Distributeurs die klachten of meldingen van zorgverleners, patiënten of gebruikers hebben ontvangen over vermoedelijke incidenten in verband met een hulpmiddel dat zij hebben aangeboden, sturen deze informatie onmiddellijk door naar de fabrikant en, indien van toepassing, diens gemachtigde en de importeur. Zij houden een register bij van klachten, alsook van niet in overeenstemming met de vereisten van deze verordening zijnde, teruggeroepen en uit de handel genomen hulpmiddelen, houden de fabrikant en, indien van toepassing, de gemachtigde en de importeur op de hoogte van die monitoring en verstrekken hun alle informatie waar zij om verzoeken.
6.
Distributeurs verstrekken op verzoek aan een bevoegde autoriteit alle benodigde informatie en documentatie waarover zij beschikken en die nodig is om de conformiteit van een hulpmiddel aan te tonen.

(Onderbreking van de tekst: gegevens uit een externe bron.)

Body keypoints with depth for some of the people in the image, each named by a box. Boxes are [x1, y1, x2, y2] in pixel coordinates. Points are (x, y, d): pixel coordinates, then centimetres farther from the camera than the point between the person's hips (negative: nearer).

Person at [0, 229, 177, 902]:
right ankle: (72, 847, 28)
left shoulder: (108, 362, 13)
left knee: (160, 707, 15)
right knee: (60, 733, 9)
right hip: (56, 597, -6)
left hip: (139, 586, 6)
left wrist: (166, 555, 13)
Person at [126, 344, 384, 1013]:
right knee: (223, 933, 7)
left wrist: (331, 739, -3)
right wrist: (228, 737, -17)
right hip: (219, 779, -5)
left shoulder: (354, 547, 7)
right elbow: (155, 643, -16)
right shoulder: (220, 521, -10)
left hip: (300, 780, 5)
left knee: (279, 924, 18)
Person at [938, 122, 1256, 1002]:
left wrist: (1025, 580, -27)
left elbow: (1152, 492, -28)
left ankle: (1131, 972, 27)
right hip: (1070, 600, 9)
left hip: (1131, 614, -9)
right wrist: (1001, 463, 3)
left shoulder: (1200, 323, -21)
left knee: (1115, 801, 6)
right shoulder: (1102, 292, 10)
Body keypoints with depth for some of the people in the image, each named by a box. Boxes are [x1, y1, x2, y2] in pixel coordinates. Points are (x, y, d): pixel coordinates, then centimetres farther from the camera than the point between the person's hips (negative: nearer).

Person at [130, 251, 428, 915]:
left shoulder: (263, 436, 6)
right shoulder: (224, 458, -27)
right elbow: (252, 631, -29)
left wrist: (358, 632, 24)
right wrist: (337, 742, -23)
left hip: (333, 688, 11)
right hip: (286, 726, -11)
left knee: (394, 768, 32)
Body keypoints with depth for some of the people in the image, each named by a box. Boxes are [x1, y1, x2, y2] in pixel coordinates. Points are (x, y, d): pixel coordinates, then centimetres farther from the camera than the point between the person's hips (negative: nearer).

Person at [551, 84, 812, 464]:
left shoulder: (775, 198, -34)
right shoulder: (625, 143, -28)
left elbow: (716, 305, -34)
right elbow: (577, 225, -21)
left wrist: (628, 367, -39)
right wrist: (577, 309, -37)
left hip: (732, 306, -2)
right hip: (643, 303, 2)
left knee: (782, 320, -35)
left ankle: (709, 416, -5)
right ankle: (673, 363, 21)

Distributeurs worden geacht aan de in de eerste alinea bedoelde verplichting te hebben voldaan wanneer de fabrikant of, in voorkomend geval, de gemachtigde voor het hulpmiddel in kwestie, de vereiste informatie verstrekt. Op verzoek van de bevoegde autoriteiten verlenen de distributeurs medewerking bij de uitvoering van alle acties om de risico's van de door hen op de markt aangeboden hulpmiddelen weg te nemen. Op verzoek van een bevoegde autoriteit verstrekken de distributeurs gratis monsters van het hulpmiddel of, als dat niet kan, verlenen zij toegang tot het hulpmiddel.